Elle ne pourrait jamais se rendormir. Et elle ne pouvait plus aller frapper à la porte de Gary. Ou l’appeler en pleine nuit pour dire « j’ai peur ». Gary dormait avec Charlotte Bradsburry. Gary ne l’appelait plus, ne lui parlait plus de livres ni de musique, elle ne savait plus ce que devenaient les écureuils de Hyde Park et n’avait pas eu le temps d’apprendre le nom des étoiles dans le ciel.
Elle prit un oreiller, le serra contre elle pour étouffer les sanglots qui lui nouaient la gorge. Elle voulait les longs bras de Gary. Il n’y avait que les longs bras de Gary pour effacer ses terreurs.
Et c’était impossible !
À cause d’une femme.
C’est terrible d’avoir peur, la nuit. La nuit, tout devient menaçant. La nuit, tout devient définitif. La nuit, ils la rattrapaient et elle mourait.

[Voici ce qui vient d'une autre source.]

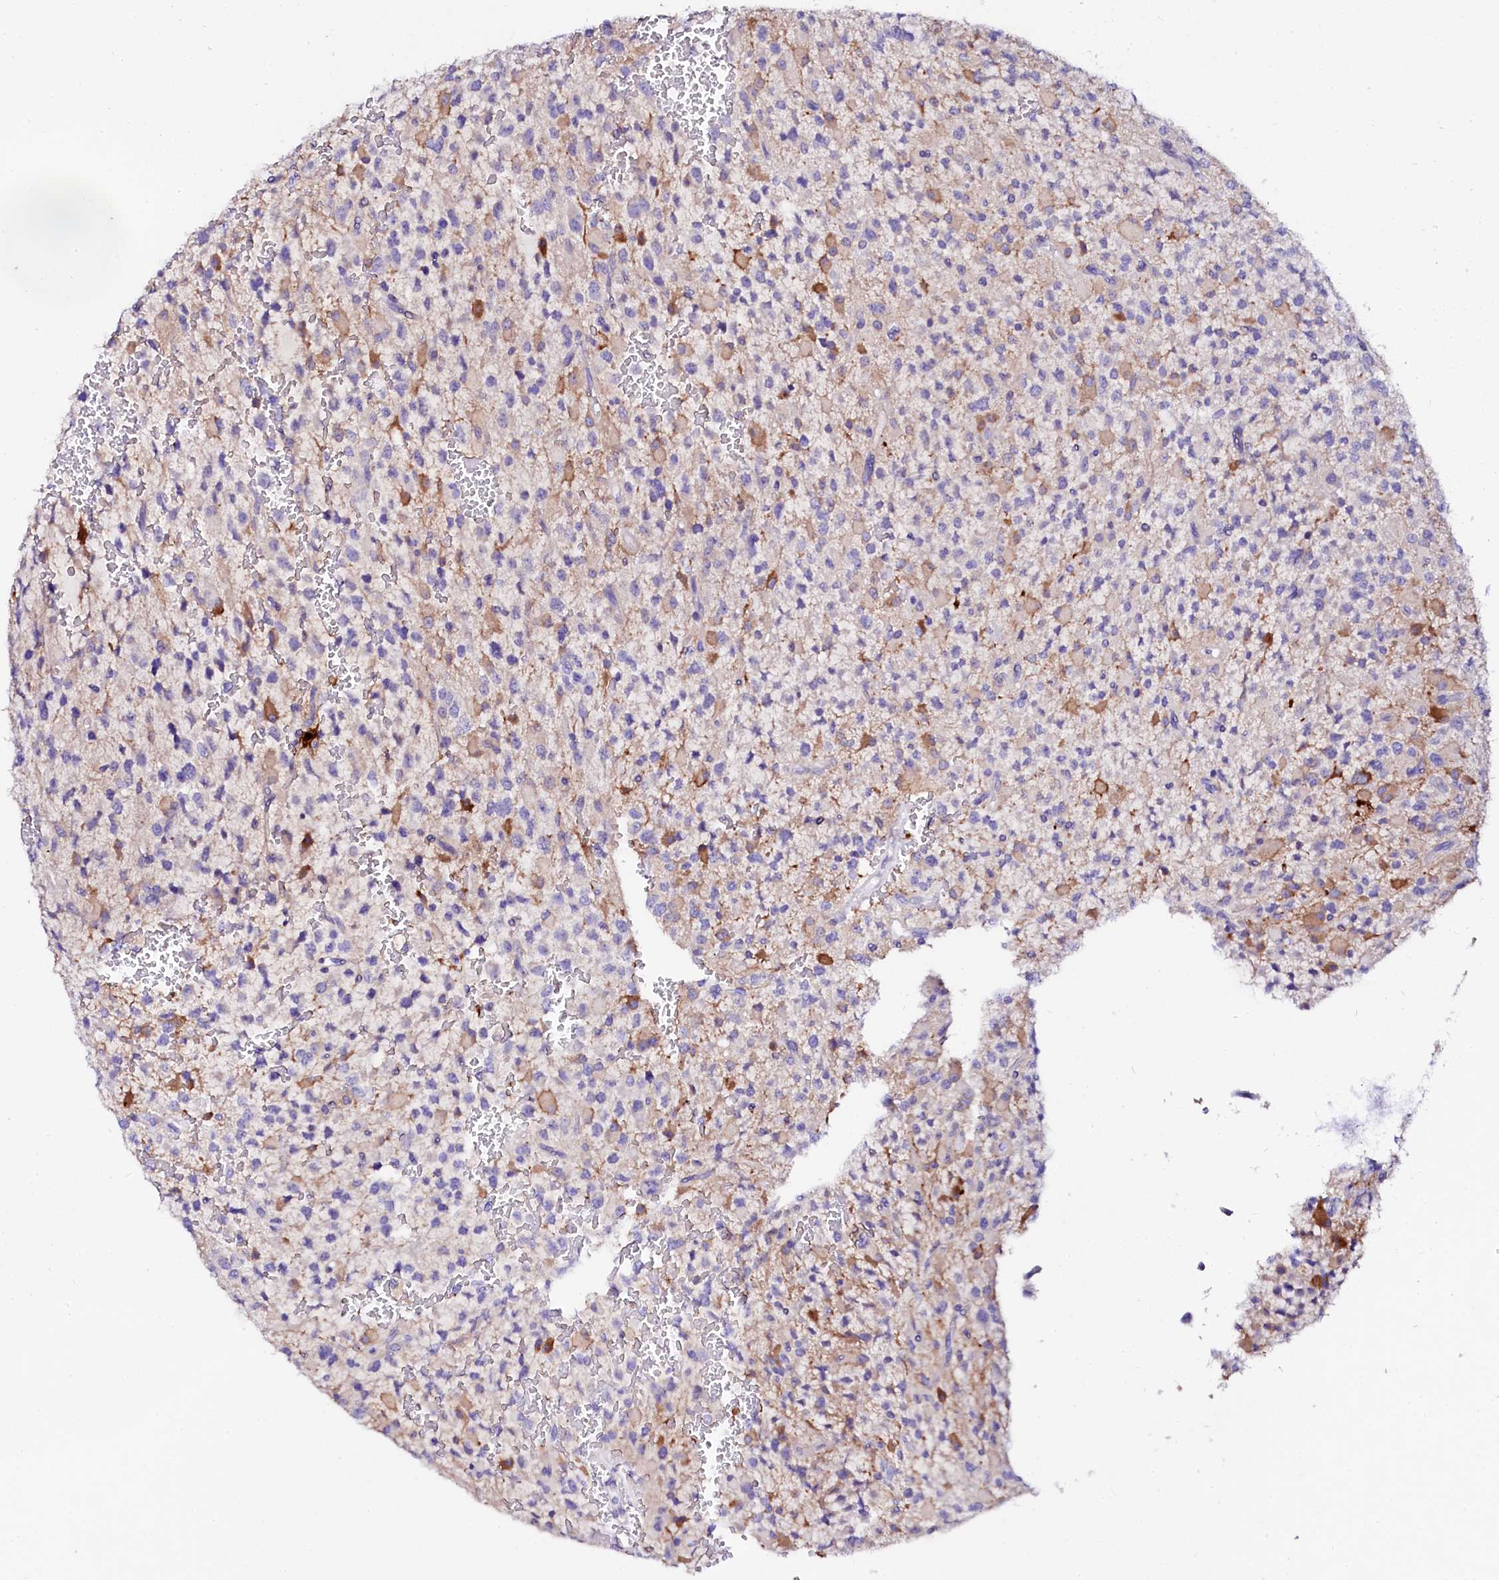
{"staining": {"intensity": "negative", "quantity": "none", "location": "none"}, "tissue": "glioma", "cell_type": "Tumor cells", "image_type": "cancer", "snomed": [{"axis": "morphology", "description": "Glioma, malignant, High grade"}, {"axis": "topography", "description": "Brain"}], "caption": "Tumor cells are negative for protein expression in human glioma.", "gene": "BTBD16", "patient": {"sex": "male", "age": 34}}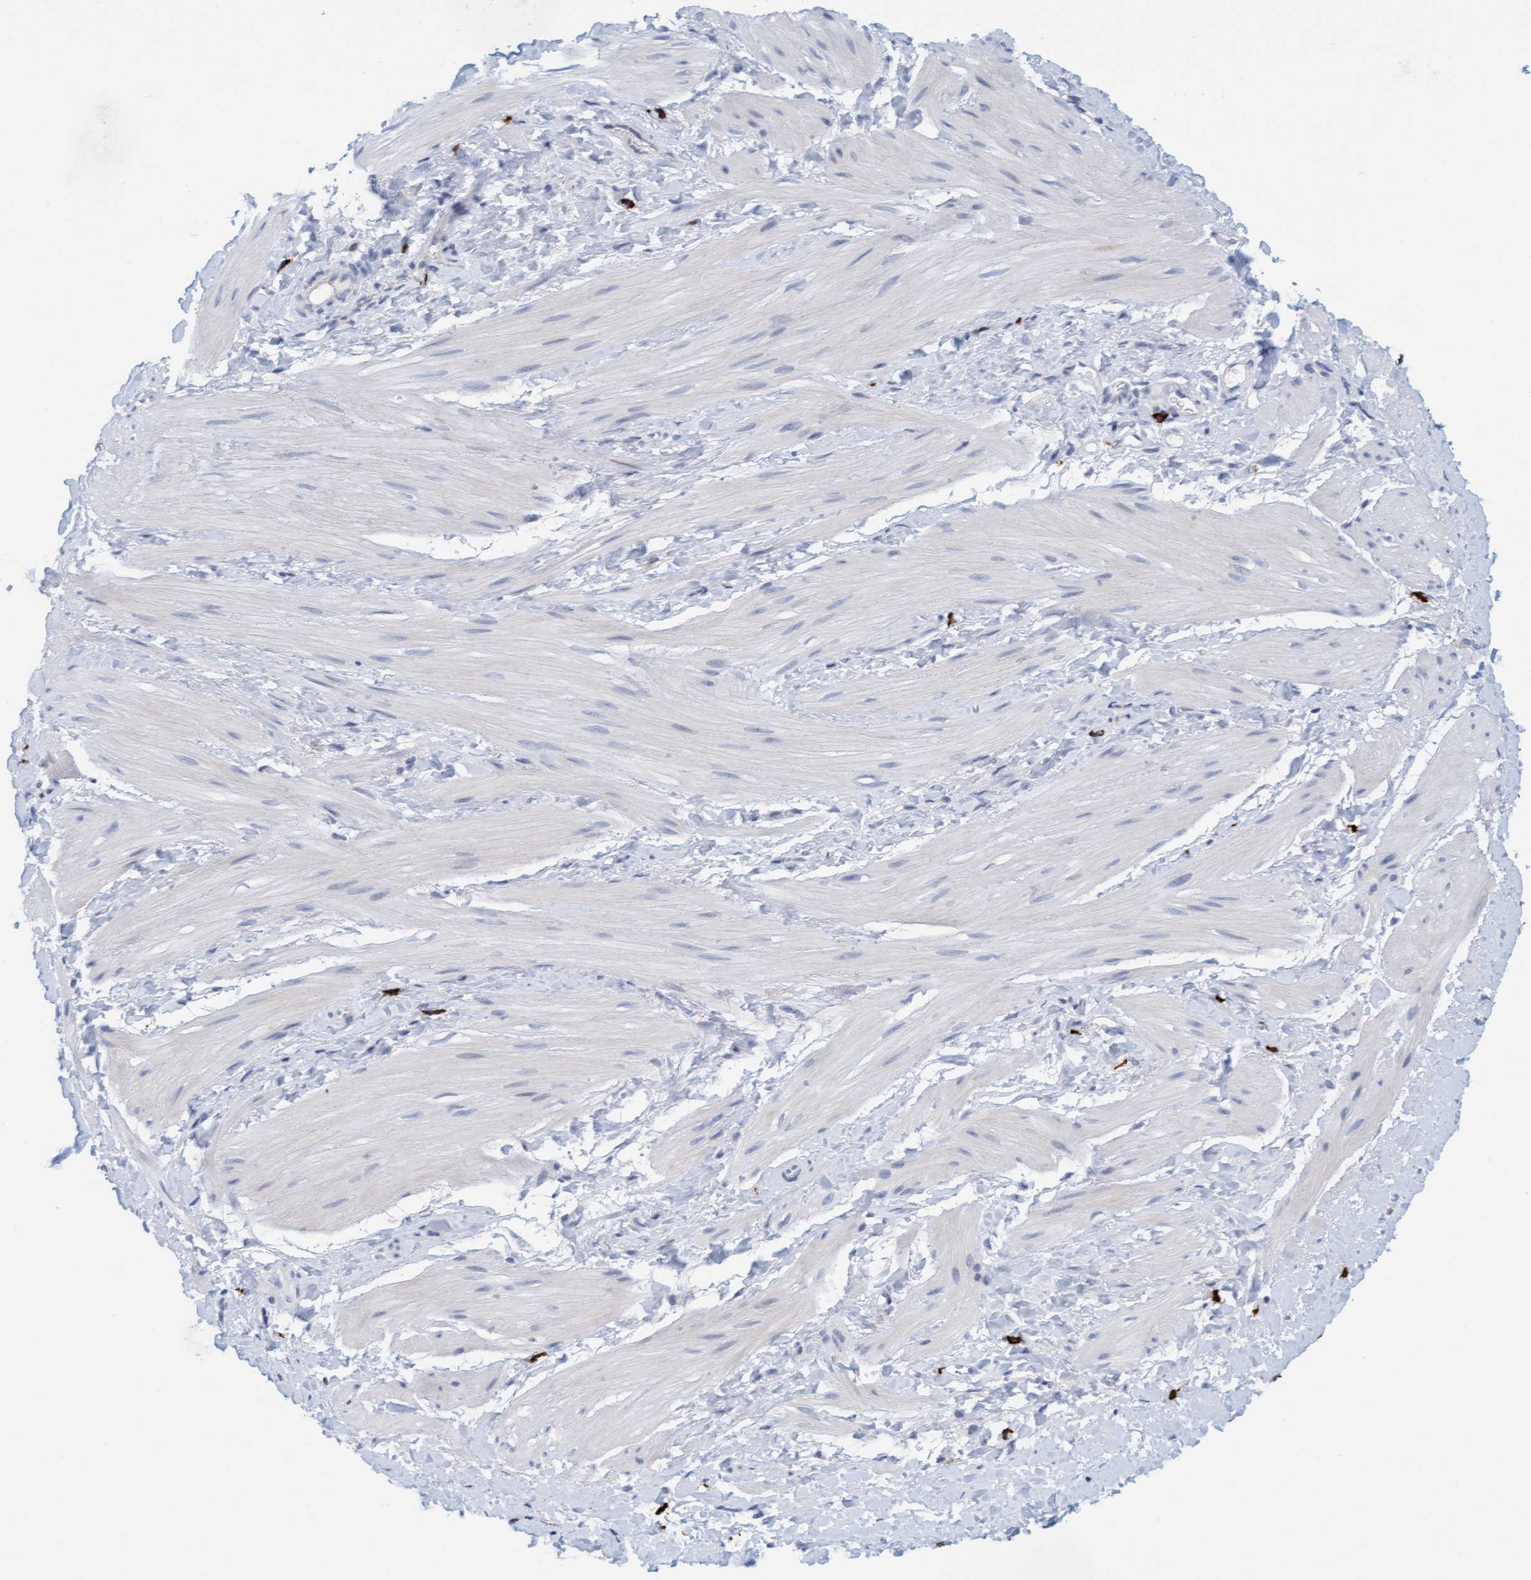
{"staining": {"intensity": "negative", "quantity": "none", "location": "none"}, "tissue": "smooth muscle", "cell_type": "Smooth muscle cells", "image_type": "normal", "snomed": [{"axis": "morphology", "description": "Normal tissue, NOS"}, {"axis": "topography", "description": "Smooth muscle"}], "caption": "Human smooth muscle stained for a protein using immunohistochemistry (IHC) shows no expression in smooth muscle cells.", "gene": "CPA3", "patient": {"sex": "male", "age": 16}}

Elle se leva, alla dans la cuisine, prit un verre d’eau, un morceau de fromage dans le Frigidaire, deux tranches de pain de mie, un peu de moutarde, de la mayonnaise et se fit un sandwich qu’elle grignota en arpentant la cuisine immaculée. Je pourrais manger par terre ! Je suis passée d’une souillon bordélique à une tatillonne du ménage, se dit-elle en mordant dans le sandwich. En tout cas, je l’appellerai pas ! Dussé-je en crever debout, paralysée de terreurs nocturnes. Heureusement pour moi, j’ai encore des principes ! Une fille sans principes est une fille perdue. C’est dans ces cas-là qu’il faut rester ferme sur ses principes. Ne jamais appeler la première, ne jamais rappeler tout de suite – attendre trois jours –, ne jamais faire pitié, ne jamais pleurer pour un garçon, ne jamais attendre un garçon, ne jamais dépendre d’un garçon, ne pas perdre de temps avec un plouc qui ignore Jean-Paul Gaultier, Bill Evans ou Ernst Lubitsch, rayer celui qui recompte l’addition ou laisse le prix sur un cadeau, porte des socquettes blanches, envoie des roses rouges ou des œillets roses, celui qui appelle sa mère le dimanche matin ou parle de la fortune de son papa, ne jamais coucher le premier soir, ne jamais même embrasser le premier soir ! Ne jamais manger de choux de Bruxelles, ne jamais porter de vêtements orange, on pourrait croire que vous travaillez sur l’autoroute… Elle énumérait ses dix commandements et mordait dans le pain de mie. Soupira, j’ai plein de principes, mais j’ai plus envie de les appliquer. Je veux Gary. Il est à moi. J’ai mis une option sur lui. Il était d’accord. Jusqu’à ce que cette fille arrive. Mais pour qui se prend-elle ?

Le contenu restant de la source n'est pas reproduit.